Selection on mtDNA is not a moribund backwater of research; it is being pursued by groups studying some of the highest-profile diseases. We don't know yet how selection may have affected the full pattern of human variability, but we know enough to know that the answer isn't zero. So why have human geneticists studying global mtDNA variability completely ignored the issue? And what will it take for them to hear the message over the buzz of their own voices?

References:

Forster P and Matsumura S. 2005. Did early humans go north or south? Science 308:965-966. Science Online

Macaulay V, et al. 2005. Single, rapid coastal settlement of Asia revealed by analysis of complete mitochondrial genomes. Science 308:1034-1036. Science Online

Niemi A-K and Majamaa K. 2005. Mitochondrial DNA and ACTN3 genotypes in Finnish elite endurance and sprint athletes. Eur J Hum Genet advance online publication. Nature Online

Templeton AR. 2002. Out of Africa again and again. Nature 416:45-51.
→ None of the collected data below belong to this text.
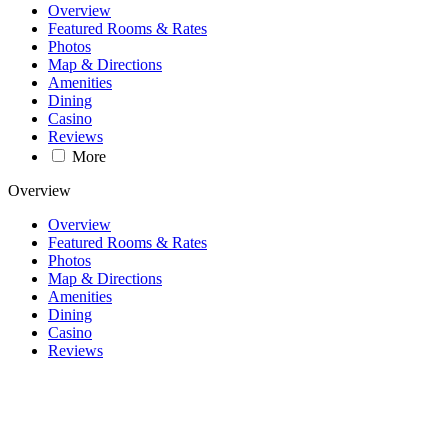
Overview
Featured Rooms & Rates
Photos
Map & Directions
Amenities
Dining
Casino
Reviews
More
Overview
Overview
Featured Rooms & Rates
Photos
Map & Directions
Amenities
Dining
Casino
Reviews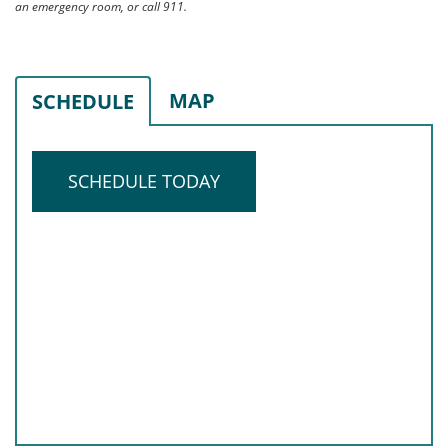
an emergency room, or call 911.
MAP
SCHEDULE
SCHEDULE TODAY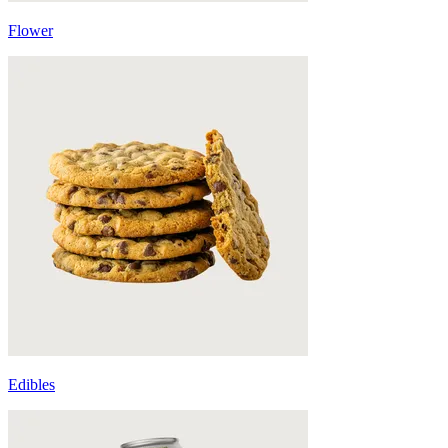
Flower
Edibles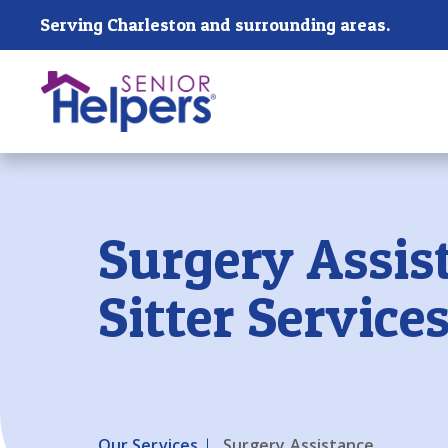
Skip main navigation
Serving Charleston and surrounding areas.
Past main navigation
Surgery Assis
Sitter Service
Our Services
Surgery Assistance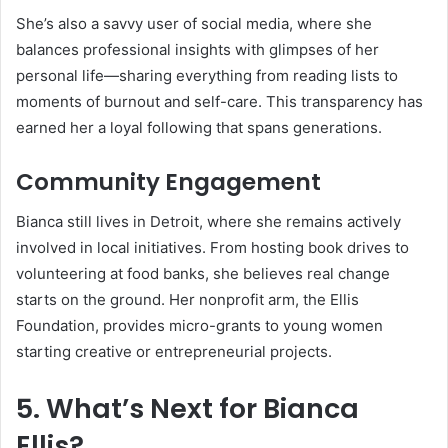
She’s also a savvy user of social media, where she
balances professional insights with glimpses of her
personal life—sharing everything from reading lists to
moments of burnout and self-care. This transparency has
earned her a loyal following that spans generations.
Community Engagement
Bianca still lives in Detroit, where she remains actively
involved in local initiatives. From hosting book drives to
volunteering at food banks, she believes real change
starts on the ground. Her nonprofit arm, the Ellis
Foundation, provides micro-grants to young women
starting creative or entrepreneurial projects.
5. What’s Next for Bianca
Ellis?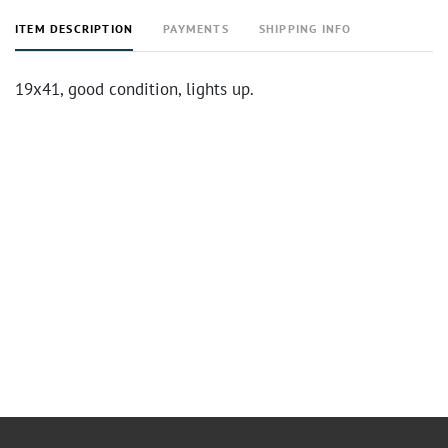
ITEM DESCRIPTION
PAYMENTS
SHIPPING INFO
19x41, good condition, lights up.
Thangaraj K, et al. 2005. Reconstructing the origin of Andaman Islanders. Science 308:996. Science Online

Wall JD and Przeworski M. 2000. When did the human population size start increasing? Genetics 155:1865-1874.

Wise CA, Sraml M, and Easteal S. 1998. Departure from neutrality at the mitochondrial NADH dehydrogenase subunit 2 gene in humans, but not in chimpanzees. Genetics 148:409-421.

Zhu X, Smith MA, Perry G, and Aliev G. 2004. Mitochondrial failures in Alzheimers disease. Am J Alzheimer's Dis Other Dement 19:345-352.